Recent Gains from reading research papers[July 20th]
Image credit: Unsplash
[1]Fang Z, López A M. Intention recognition of pedestrians and cyclists by 2d pose estimation[J]. IEEE Transactions on Intelligent Transportation Systems, 2019, 21(11): 4773-4783.
The paper explores the use of 2D attitude estimation from monocular images as the core information to recognize the intent of pedestrians and cyclists and to solve the pedestrian crossing/non-crossing classification (C/NC) task. For cyclists, the article assumes that they obey traffic rules and use arm signals to indicate future maneuvers. For pedestrians, it is assumed that the pedestrian’s walking pattern determines whether he/she has the intention to cross the street in the path of the self vehicle. The paper compares favorably to other papers of its kind, mainly complementing the detection by obtaining the effect of a noisy 2D skeleton and proposing the features that C/NC classifiers consider most relevant. It is also shown how the same approach can be used to recognize cyclist arm signals.

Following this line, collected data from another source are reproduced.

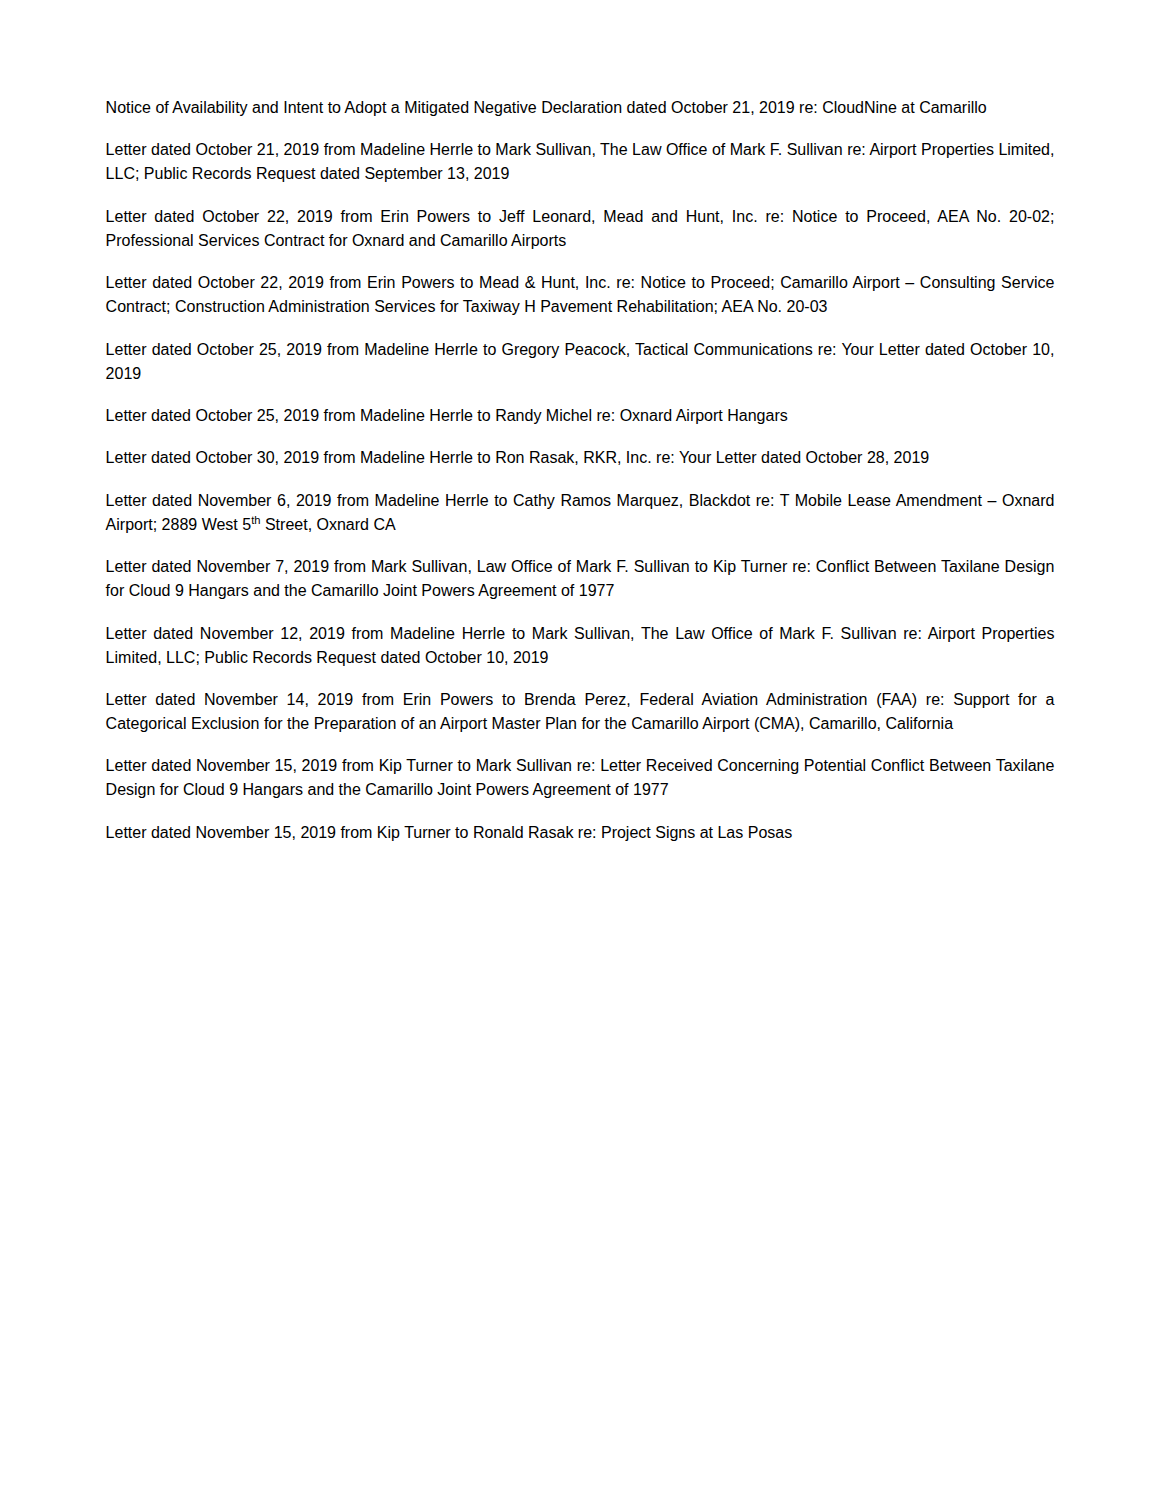Notice of Availability and Intent to Adopt a Mitigated Negative Declaration dated October 21, 2019 re: CloudNine at Camarillo
Letter dated October 21, 2019 from Madeline Herrle to Mark Sullivan, The Law Office of Mark F. Sullivan re: Airport Properties Limited, LLC; Public Records Request dated September 13, 2019
Letter dated October 22, 2019 from Erin Powers to Jeff Leonard, Mead and Hunt, Inc. re: Notice to Proceed, AEA No. 20-02; Professional Services Contract for Oxnard and Camarillo Airports
Letter dated October 22, 2019 from Erin Powers to Mead & Hunt, Inc. re: Notice to Proceed; Camarillo Airport – Consulting Service Contract; Construction Administration Services for Taxiway H Pavement Rehabilitation; AEA No. 20-03
Letter dated October 25, 2019 from Madeline Herrle to Gregory Peacock, Tactical Communications re: Your Letter dated October 10, 2019
Letter dated October 25, 2019 from Madeline Herrle to Randy Michel re: Oxnard Airport Hangars
Letter dated October 30, 2019 from Madeline Herrle to Ron Rasak, RKR, Inc. re: Your Letter dated October 28, 2019
Letter dated November 6, 2019 from Madeline Herrle to Cathy Ramos Marquez, Blackdot re: T Mobile Lease Amendment – Oxnard Airport; 2889 West 5th Street, Oxnard CA
Letter dated November 7, 2019 from Mark Sullivan, Law Office of Mark F. Sullivan to Kip Turner re: Conflict Between Taxilane Design for Cloud 9 Hangars and the Camarillo Joint Powers Agreement of 1977
Letter dated November 12, 2019 from Madeline Herrle to Mark Sullivan, The Law Office of Mark F. Sullivan re: Airport Properties Limited, LLC; Public Records Request dated October 10, 2019
Letter dated November 14, 2019 from Erin Powers to Brenda Perez, Federal Aviation Administration (FAA) re: Support for a Categorical Exclusion for the Preparation of an Airport Master Plan for the Camarillo Airport (CMA), Camarillo, California
Letter dated November 15, 2019 from Kip Turner to Mark Sullivan re: Letter Received Concerning Potential Conflict Between Taxilane Design for Cloud 9 Hangars and the Camarillo Joint Powers Agreement of 1977
Letter dated November 15, 2019 from Kip Turner to Ronald Rasak re: Project Signs at Las Posas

Note: For this type of task, the application can be extended to recognize the movements of people on the ramp by drawing on the article’s selection of the 9 most stable keypoints for humans, corresponding to the legs and shoulders, since the legs perform the start-stop motion of walking, and the keypoints of the shoulders and legs give the overall body orientation. Specifically, features were computed from the selected keypoints by first normalizing the coordinates of the keypoints using a factor h proportional to the height of the pedestrian, which was determined as the vertical distance from the top to the bottom keypoint. Then, different features are computed by considering the distances and relative angles between pairs of keypoints as well as the angles of the triangles induced by the triad of keypoints (conveying redundant information). Finally, a random forest classifier can be used to perform C/NC classification by directly providing the probability of a meaningful threshold treatment.